Just as this was done with a single filesystem resource, this can be done with a group: In a lot of cases, you will not just want a filesystem, but also an IP-address and some sort of daemon to run on top of the DRBD master. Put those resources in a group, use the constraints above and replace fs0 with the name of your group. The following example includes an apache webserver.

crm commands
configure

primitive drbd0 ocf:heartbeat:drbd \
 params drbd_resource=drbd0 \
 op monitor role=Master interval=59s timeout=30s \
 op monitor role=Slave interval=60s timeout=30s

ms ms-drbd0 drbd0 \
 meta clone-max=2 notify=true globally-unique=false target-role=stopped 

primitive fs0 ocf:heartbeat:Filesystem \ 
 params fstype=ext3 directory=/usr/local/apache/htdocs device=/dev/drbd0

primitive webserver ocf:heartbeat:apache \
 params configfile=/usr/local/apache/conf/httpd.conf httpd=/usr/local/apache/bin/httpd port=80 \ 
 op monitor interval=30s timeout=30s

primitive virtual-ip ocf:heartbeat:IPaddr2 \
 params ip=10.0.0.1 broadcast=10.0.0.255 nic=eth0 cidr_netmask=24 \
 op monitor interval=21s timeout=5s

group apache-group fs0 webserver virtual-ip

order ms-drbd0-before-apache-group mandatory: ms-drbd0:promote apache-group:start

colocation apache-group-on-ms-drbd0 inf: apache-group ms-drbd0:Master

location ms-drbd0-master-on-xen-1 ms-drbd0 rule role=master 100: #uname eq xen-1

commit

end

resource start ms-drbd0

quit

This will load the drbd module on both nodes and promote the instance on xen-1. After successful promotion, it will first mount /dev/drbd0 to /usr/local/apache/htdocs, then start the apache webserver and in the end configure the service IP-address 10.0.0.1/24 on network card eth0.

Moving the master role to a different node

If you want to move the DRBD master role the other node, you should not attempt to just move the master role. On top of DRBD, you will propably have a Filesystem resource or a resource group with your application/Filesystem/IP-Address or whatever (remember, DRBD isn't usually useful by itself). If you want to move the master role, you can accomplish that by moving the resource that is co-located with the DRBD master (and properly ordered). This can be done with the crm shell or crm_resource. Given the group example from above, you would use

crm resource migrate apache-group [hostname] 

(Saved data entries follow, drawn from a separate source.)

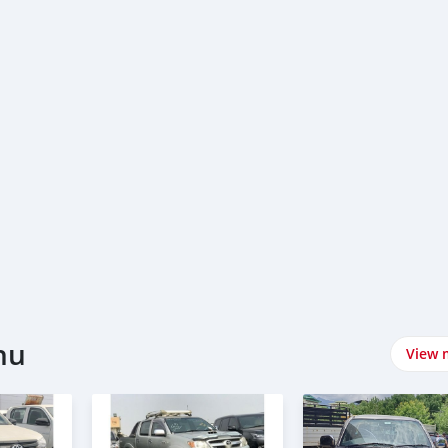
hu
View 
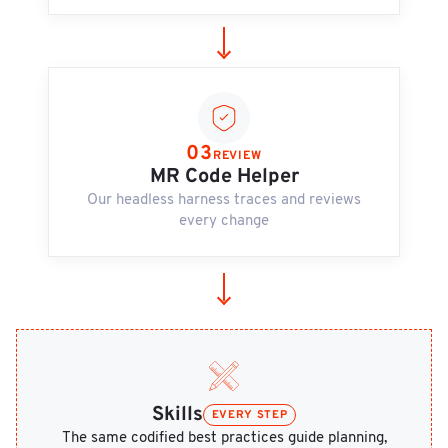
03
REVIEW
MR Code Helper
Our headless harness traces and reviews
every change
Skills
EVERY STEP
The same codified best practices guide planning,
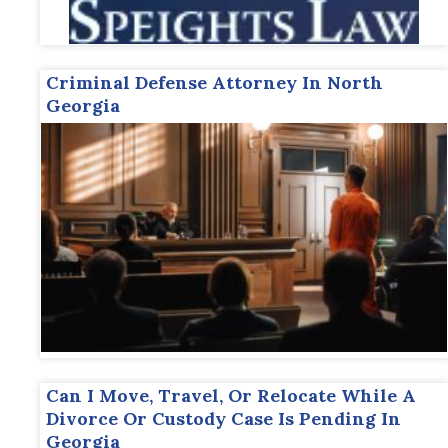
Criminal Defense Attorney In North
Georgia
Can I Move, Travel, Or Relocate While A
Divorce Or Custody Case Is Pending In
Georgia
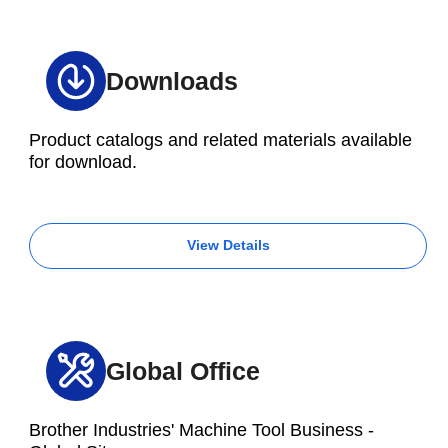
Downloads
Product catalogs and related materials available
for download.
View Details
Global Office
Brother Industries' Machine Tool Business -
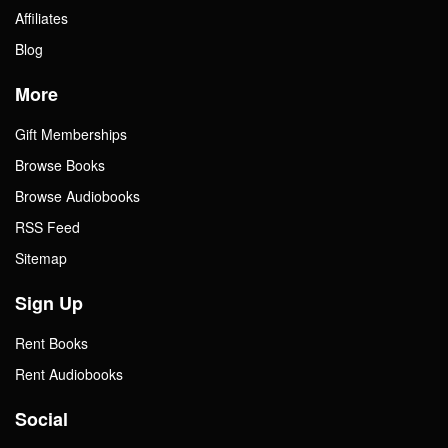
Affiliates
Blog
More
Gift Memberships
Browse Books
Browse Audiobooks
RSS Feed
Sitemap
Sign Up
Rent Books
Rent Audiobooks
Social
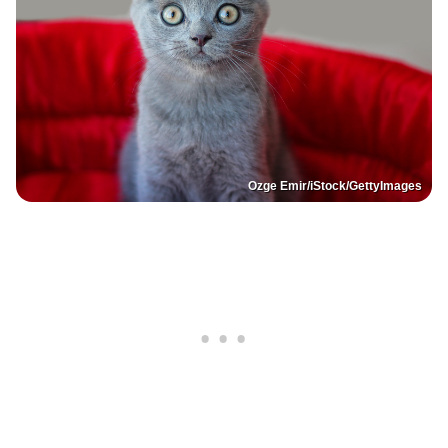
Ozge Emir/iStock/GettyImages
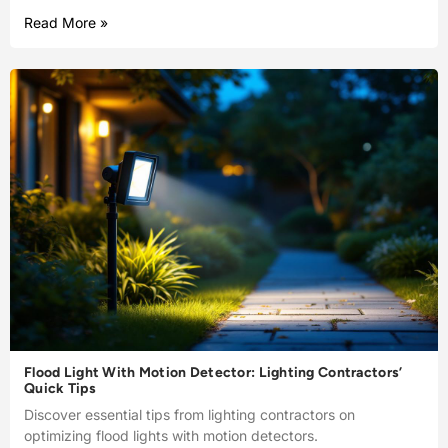
Read More »
Flood Light With Motion Detector: Lighting Contractors’
Quick Tips
Discover essential tips from lighting contractors on
optimizing flood lights with motion detectors.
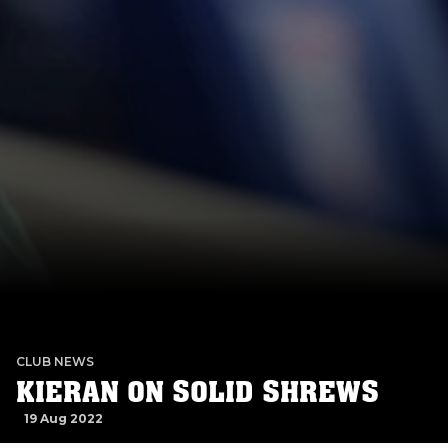
CLUB NEWS
KIERAN ON SOLID SHREWS
19 Aug 2022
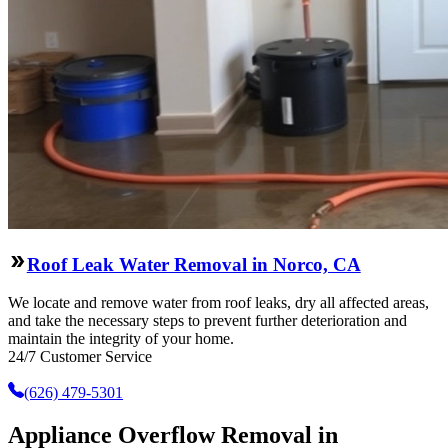
Roof Leak Water Removal in Norco, CA
We locate and remove water from roof leaks, dry all affected areas,
and take the necessary steps to prevent further deterioration and
maintain the integrity of your home.
24/7 Customer Service
(626) 479-5301
Appliance Overflow Removal in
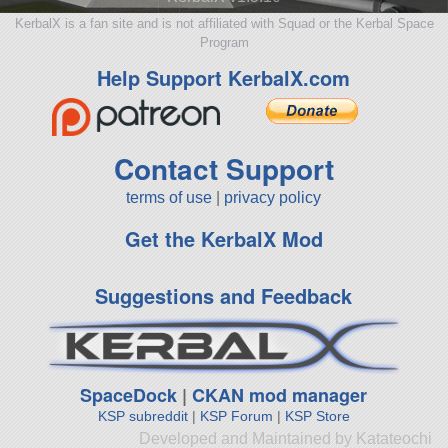
KerbalX is a fan site and is not affiliated with Squad or the Kerbal Space
Program
Help Support KerbalX.com
Contact Support
terms of use
|
privacy policy
Get the KerbalX Mod
Suggestions and Feedback
SpaceDock
|
CKAN mod manager
KSP subreddit
|
KSP Forum
|
KSP Store
Developed and Maintained by Katateochi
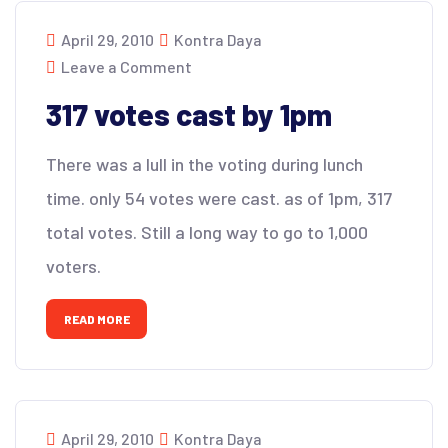
April 29, 2010
Kontra Daya
Leave a Comment
317 votes cast by 1pm
There was a lull in the voting during lunch
time. only 54 votes were cast. as of 1pm, 317
total votes. Still a long way to go to 1,000
voters.
READ MORE
April 29, 2010
Kontra Daya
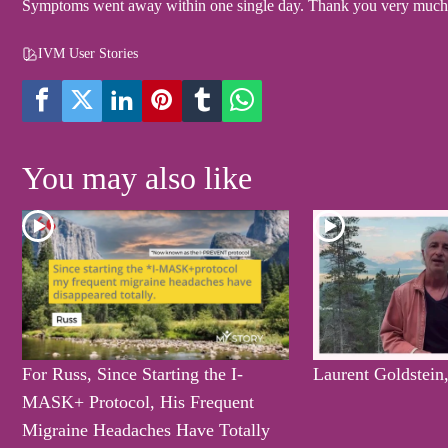
Symptoms went away within one single day. Thank you very much, 
IVM User Stories
You may also like
For Russ, Since Starting the I-
Laurent Goldstein
MASK+ Protocol, His Frequent
Migraine Headaches Have Totally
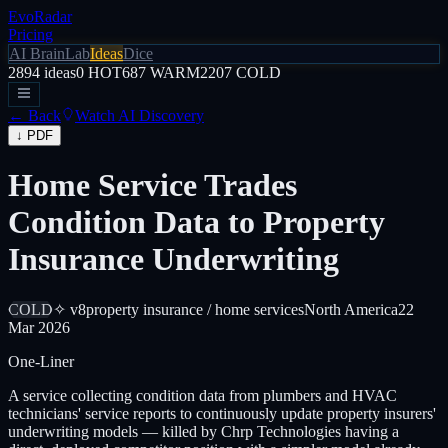
EvoRadar
Pricing
AI Brain
Lab
Ideas
Dice
2894
ideas
0
HOT
687
WARM
2207
COLD
← Back
Watch AI Discovery
↓ PDF
Home Service Trades
Condition Data to Property
Insurance Underwriting
COLD
✧ v8
property insurance / home services
North America
22
Mar 2026
One-Liner
A service collecting condition data from plumbers and HVAC
technicians' service reports to continuously update property insurers'
underwriting models — killed by Chrp Technologies having a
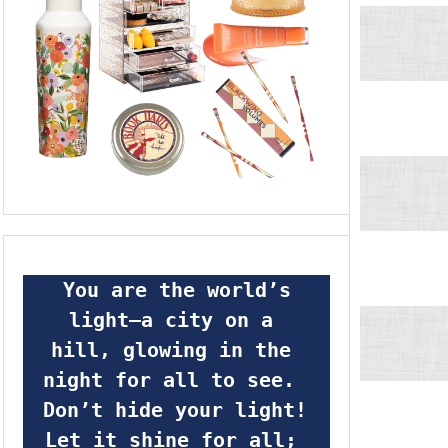
 You are the world’s 
light—a city on a 
hill, glowing in the 
night for all to see.  
Don’t hide your light! 
Let it shine for all; 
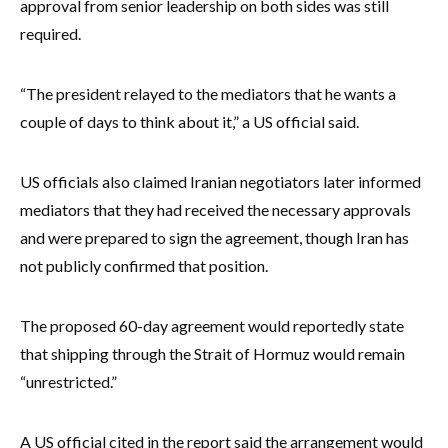
approval from senior leadership on both sides was still
required.
“The president relayed to the mediators that he wants a
couple of days to think about it,” a US official said.
US officials also claimed Iranian negotiators later informed
mediators that they had received the necessary approvals
and were prepared to sign the agreement, though Iran has
not publicly confirmed that position.
The proposed 60-day agreement would reportedly state
that shipping through the Strait of Hormuz would remain
“unrestricted.”
A US official cited in the report said the arrangement would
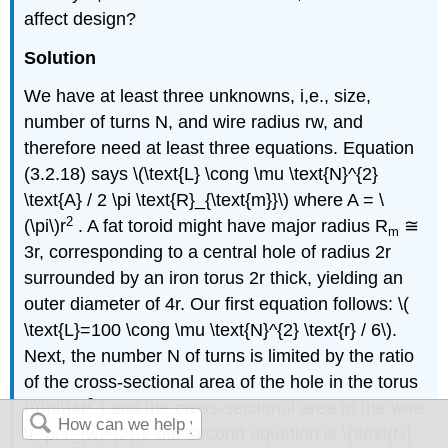
affect design?
Solution
We have at least three unknowns, i,e., size,
number of turns N, and wire radius rw, and
therefore need at least three equations. Equation
(3.2.18) says \(\text{L} \cong \mu \text{N}^{2}
\text{A} / 2 \pi \text{R}_{\text{m}}\) where A = \
2
(\pi\)r
. A fat toroid might have major radius R
≅
m
3r, corresponding to a central hole of radius 2r
surrounded by an iron torus 2r thick, yielding an
outer diameter of 4r. Our first equation follows: \(
\text{L}=100 \cong \mu \text{N}^{2} \text{r} / 6\).
Next, the number N of turns is limited by the ratio
of the cross-sectional area of the hole in the torus
2
(\(\pi\)4r
) and the cross-sectional area of the wire
\( \pi r_{w}^{2}\); our second equation is \(\text{N}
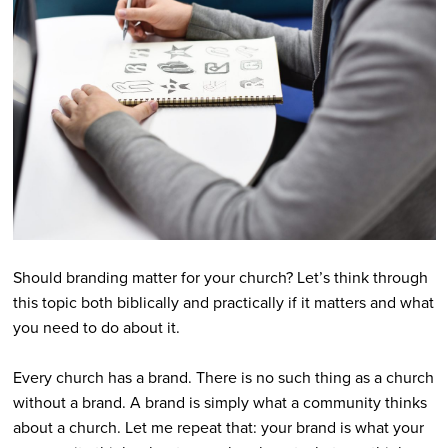
Should branding matter for your church? Let’s think through
this topic both biblically and practically if it matters and what
you need to do about it.
Every church has a brand. There is no such thing as a church
without a brand. A brand is simply what a community thinks
about a church. Let me repeat that: your brand is what your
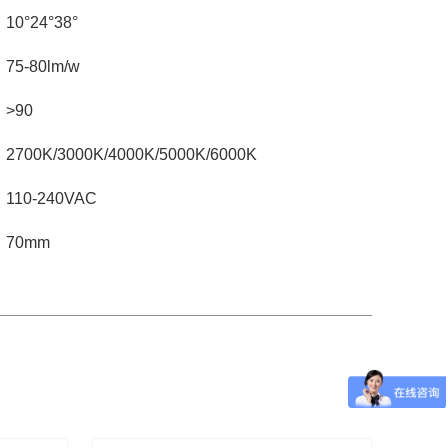
10°24°38°
75-80lm/w
>90
2700K/3000K/4000K/5000K/6000K
110-240VAC
70mm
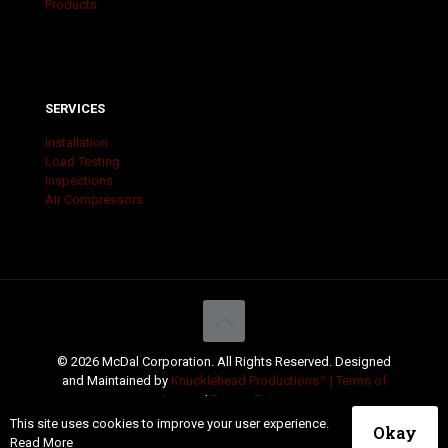
Products
SERVICES
Installation
Load Testing
Inspections
Air Compressors
© 2026 McDal Corporation. All Rights Reserved. Designed
and Maintained by
Knucklehead Productions™ |
Terms of
Service
|
Privacy Policy
This site uses cookies to improve your user experience.
Okay
Read More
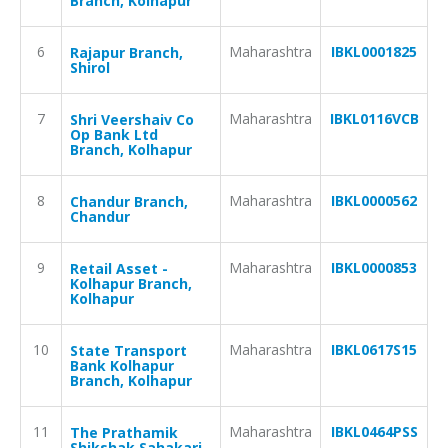
Branch, Kolhapur
6
Maharashtra
IBKL0001825
Rajapur Branch,
Shirol
7
Maharashtra
IBKL0116VCB
Shri Veershaiv Co
Op Bank Ltd
Branch, Kolhapur
8
Maharashtra
IBKL0000562
Chandur Branch,
Chandur
9
Maharashtra
IBKL0000853
Retail Asset -
Kolhapur Branch,
Kolhapur
10
Maharashtra
IBKL0617S15
State Transport
Bank Kolhapur
Branch, Kolhapur
11
Maharashtra
IBKL0464PSS
The Prathamik
Shikshak Sahakari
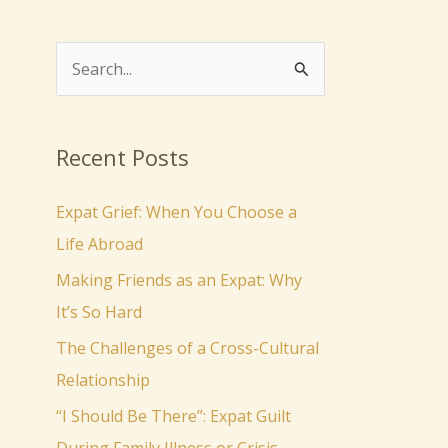
S
e
a
Recent Posts
r
c
Expat Grief: When You Choose a
h
Life Abroad
f
Making Friends as an Expat: Why
o
It’s So Hard
r
The Challenges of a Cross-Cultural
:
Relationship
“I Should Be There”: Expat Guilt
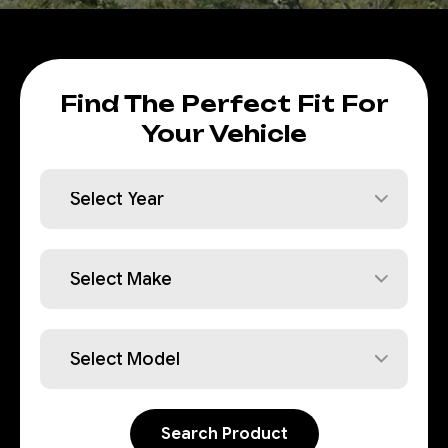
Find The Perfect Fit For
Your Vehicle
Search Product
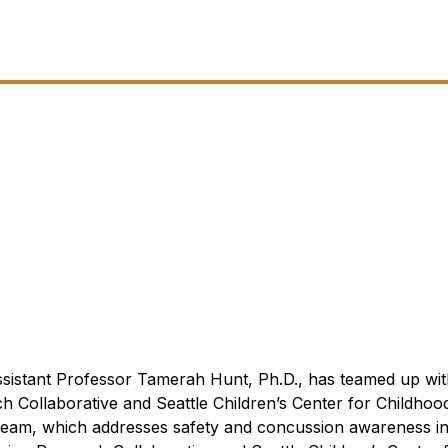
sistant Professor Tamerah Hunt, Ph.D., has teamed up wit
h Collaborative and Seattle Children’s Center for Childhoo
eam, which addresses safety and concussion awareness i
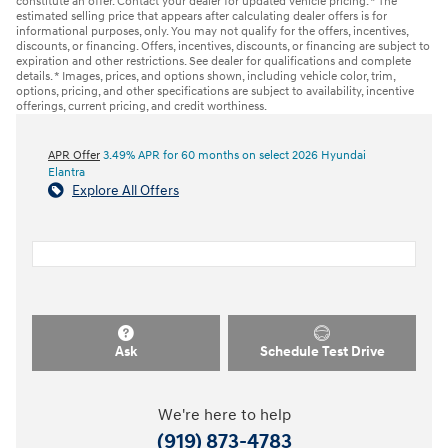
constitute an offer. Contact your dealer for updated vehicle pricing. * The
estimated selling price that appears after calculating dealer offers is for
informational purposes, only. You may not qualify for the offers, incentives,
discounts, or financing. Offers, incentives, discounts, or financing are subject to
expiration and other restrictions. See dealer for qualifications and complete
details. * Images, prices, and options shown, including vehicle color, trim,
options, pricing, and other specifications are subject to availability, incentive
offerings, current pricing, and credit worthiness.
APR Offer
3.49% APR for 60 months on select 2026 Hyundai
Elantra
Explore All Offers
Ask
Schedule Test Drive
We're here to help
(919) 873-4783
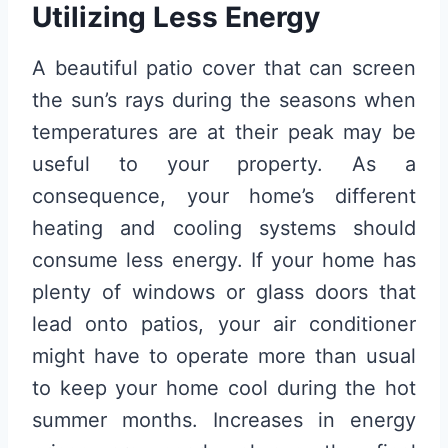
Utilizing Less Energy
A beautiful patio cover that can screen
the sun’s rays during the seasons when
temperatures are at their peak may be
useful to your property. As a
consequence, your home’s different
heating and cooling systems should
consume less energy. If your home has
plenty of windows or glass doors that
lead onto patios, your air conditioner
might have to operate more than usual
to keep your home cool during the hot
summer months. Increases in energy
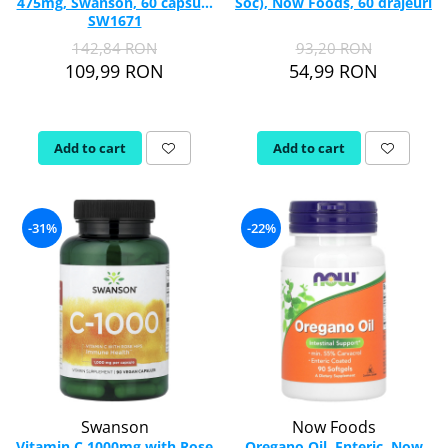
475mg, Swanson, 60 capsule
Soc), Now Foods, 60 drajeuri
SW1671
142,84 RON
93,20 RON
109,99 RON
54,99 RON
Add to cart
Add to cart
-31%
-22%
Swanson
Now Foods
Vitamin C 1000mg with Rose
Oregano Oil, Enteric, Now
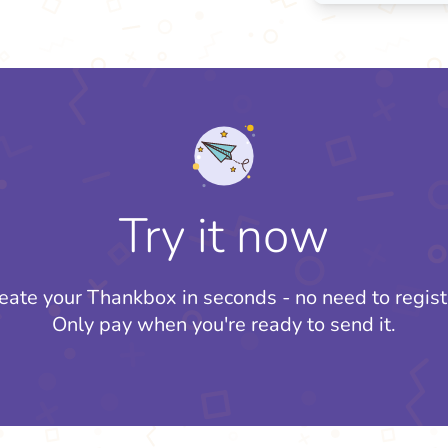
Try it now
eate your Thankbox in seconds - no need to regist
Only pay when you're ready to send it.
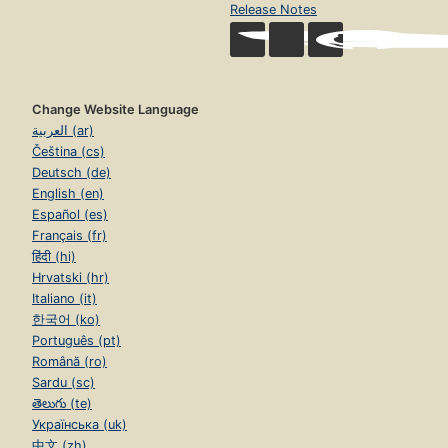
Release Notes
Change Website Language
العربية (ar)
Čeština (cs)
Deutsch (de)
English (en)
Español (es)
Français (fr)
हिंदी (hi)
Hrvatski (hr)
Italiano (it)
한국어 (ko)
Português (pt)
Română (ro)
Sardu (sc)
తెలుగు (te)
Українська (uk)
中文 (zh)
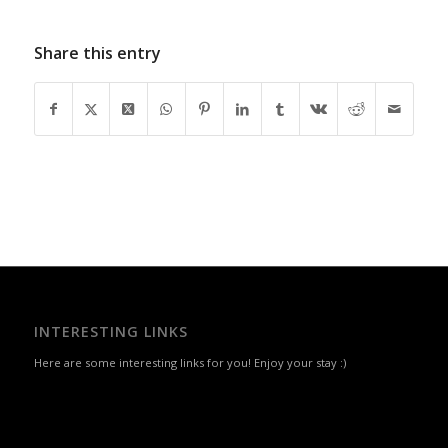
Share this entry
INTERESTING LINKS
Here are some interesting links for you! Enjoy your stay :)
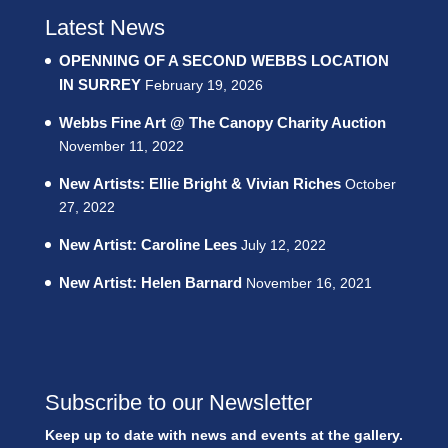
Latest News
OPENNING OF A SECOND WEBBS LOCATION
IN SURREY
February 19, 2026
Webbs Fine Art @ The Canopy Charity Auction
November 11, 2022
New Artists: Ellie Bright & Vivian Riches
October
27, 2022
New Artist: Caroline Lees
July 12, 2022
New Artist: Helen Barnard
November 16, 2021
Subscribe to our Newsletter
Keep up to date with news and events at the gallery.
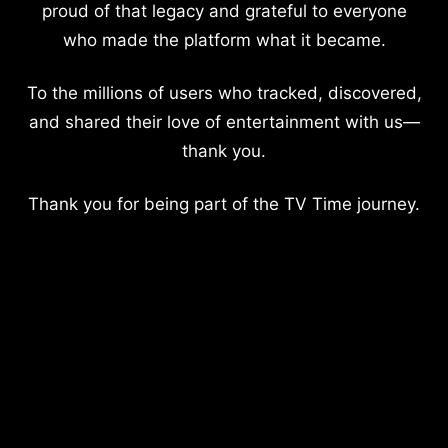
proud of that legacy and grateful to everyone
who made the platform what it became.
To the millions of users who tracked, discovered,
and shared their love of entertainment with us—
thank you.
Thank you for being part of the TV Time journey.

This will stop all resources in the group, demote the current master, promote the other DRBD instance and start the group after successful promotion.

Keeping the master role on a network connected node

It is most likely desirable to keep the master role on a node with a working network connection. I assume you are familiar with [pingd]. So if you configured pingd, all you need to do is a rsc_location constraint for the master role, which looks at the pingd attribute of the node.

crm configure location ms-drbd-0_master_on_connected_node ms-drbd0 \
 rule role=master -inf: not_defined pingd or pingd lte 0

This will force the master role off of any node with a pingd attribute value of less or equal 0 or without a pingd attribute at all.

Note: This will prevent the master role and all its colocated resources from running at all if all your nodes lose network connection to the ping nodes.

If you don't want that, you can also configure a different score value than -INFINITY, but that requires cluster-individual score-maths depending on your number of resources, stickiness values and constraint scores.